In 2009, the Fry family raised over $13,000 to provide a service dog to their daughter Ehlena, who has cerebral palsy. The dog performed many functions, including picking up objects, but also offered companionship and emotional support. Unfortunately for the Frys, Ehlena’s school argued that, because they were already providing a human aide, they didn’t have to let the dog in, and cited allergies and phobias. A bitter arbitration process followed, and eventually the Department of Education ruled for the Fry family. But the Frys were worried about resentment from school officials, so instead moved their daughter to a new school and sued for damages.
When a person with disabilities encounters alleged discrimination, it doesn’t matter whether it takes place in a school. Under the Americans With Disabilities Act, the disabled person can sue.
In response, the school’s lawyers cited clauses in the Individuals With Disabilities Education Act (IDEA) requiring people to “exhaust all IDEA administrative procedures before they are allowed to sue over access to education.” But is this really about the Free Appropriate Public Education mandated by law, which clearly has to run through IDEA, or is the school quite simply discriminating against Ehlena and Wonder? That was the decision before the Supreme Court, and the justices unanimously agreed with the Fry family’s attorneys. When a person with disabilities encounters alleged discrimination, it doesn’t matter whether it takes place in a school. Under the Americans With Disabilities Act, the disabled person can sue.
According to Sam Bagenstos, lead attorney for the Fry family, the case will have implications for other children and young adults. “This is important because it means that kids with disabilities can assert their rights without having unnecessary hurdles thrown in their way,” says Bagenstos, who has been litigating disability rights cases for 20 years, worked for the Department of Justice under President Barack Obama, and is now a professor at the University of Michigan law school. “It’s hard enough to go to court and enforce these rights without access hurdles.” Bagenstos adds that the decision might well apply to even more serious cases, saying that he reads the “logic of the decision” as applying to, “issues like abuse, seclusion, restraint, or other issues where you have a civil rights claim that’s really very separate from education quality.” As I’ve reported for Pacific Standard, disabled children frequently experience both systematic abuse and unjust criminalization in American schools. Fry v. Napoleon may allow plaintiffs in such terrible cases to avoid any attempt to use IDEA to block lawsuits.

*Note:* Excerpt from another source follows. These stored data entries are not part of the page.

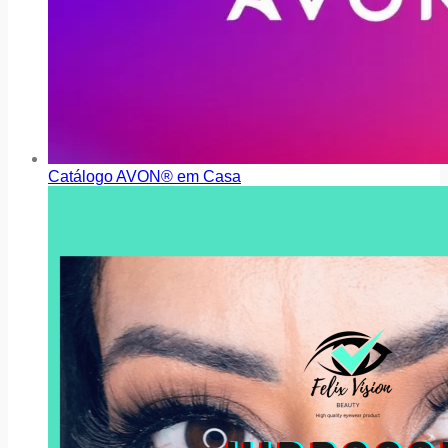
Catálogo AVON® em Casa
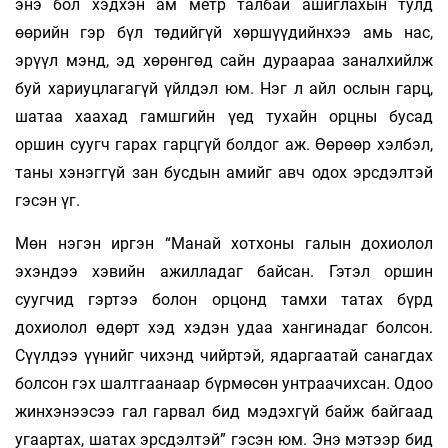
энэ бол хэдхэн ам метр талбай ашиглахын тулд
өөрийн гэр бүл төдийгүй хөршүүдийнхээ амь нас,
эрүүл мэнд, эд хөрөнгөд сайн дураараа заналхийлж
буй хариуцлагагүй үйлдэл юм. Нэг л айл ослын гарц,
шатаа хаахад гамшгийн үед тухайн орцны бусад
оршин суугч гарах гарцгүй болдог аж. Өөрөөр хэлбэл,
таны хэнэггүй зан бусдын амийг авч одох эрсдэлтэй
гэсэн үг.
Мөн нэгэн иргэн “Манай хотхоны галын дохиолол
эхэндээ хэвийн ажилладаг байсан. Гэтэл оршин
суугчид гэртээ болон орцонд тамхи татах бүрд
дохиолол өдөрт хэд хэдэн удаа хангинадаг болсон.
Сүүлдээ үүнийг чихэнд чийртэй, ядаргаатай санагдах
болсон гэх шалтгаанаар бүрмөсөн унтраачихсан. Одоо
жинхэнээсээ гал гарвал бид мэдэхгүй байж байгаад
угаартах, шатах эрсдэлтэй” гэсэн юм. Энэ мэтээр бид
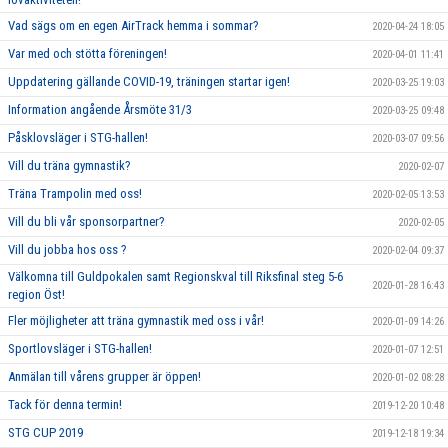
Vad sägs om en egen AirTrack hemma i sommar?
2020-04-24 18:05
Var med och stötta föreningen!
2020-04-01 11:41
Uppdatering gällande COVID-19, träningen startar igen!
2020-03-25 19:03
Information angående Årsmöte 31/3
2020-03-25 09:48
Påsklovsläger i STG-hallen!
2020-03-07 09:56
Vill du träna gymnastik?
2020-02-07
Träna Trampolin med oss!
2020-02-05 13:53
Vill du bli vår sponsorpartner?
2020-02-05
Vill du jobba hos oss ?
2020-02-04 09:37
Välkomna till Guldpokalen samt Regionskval till Riksfinal steg 5-6
2020-01-28 16:43
region Öst!
Fler möjligheter att träna gymnastik med oss i vår!
2020-01-09 14:26
Sportlovsläger i STG-hallen!
2020-01-07 12:51
Anmälan till vårens grupper är öppen!
2020-01-02 08:28
Tack för denna termin!
2019-12-20 10:48
STG CUP 2019
2019-12-18 19:34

Finally, Fry v. Napoleon is the first of two decisions expected to come down soon with implications for disability rights in schools. Endrew F. v. Douglas County goes right to the heart of disability and education, asking whether the law mandates significant or minimal levels of learning. It’s possible that, within a few weeks or months, the court will mandate that schools do much more to improve the quality of the Free Appropriate Public Education.
Predicting the Supreme Court is never certain, but the language about IDEA within Justice Elena Kagan’s decision suggests strong support for its educational mandates, even as the justices decided they didn’t apply to the Goldendoodle.
Wonder is now long since retired and Ehlena is happily at a more inclusive school. The Supreme Court’s work defending, and maybe even expanding, disability rights in American education this spring could just be getting started.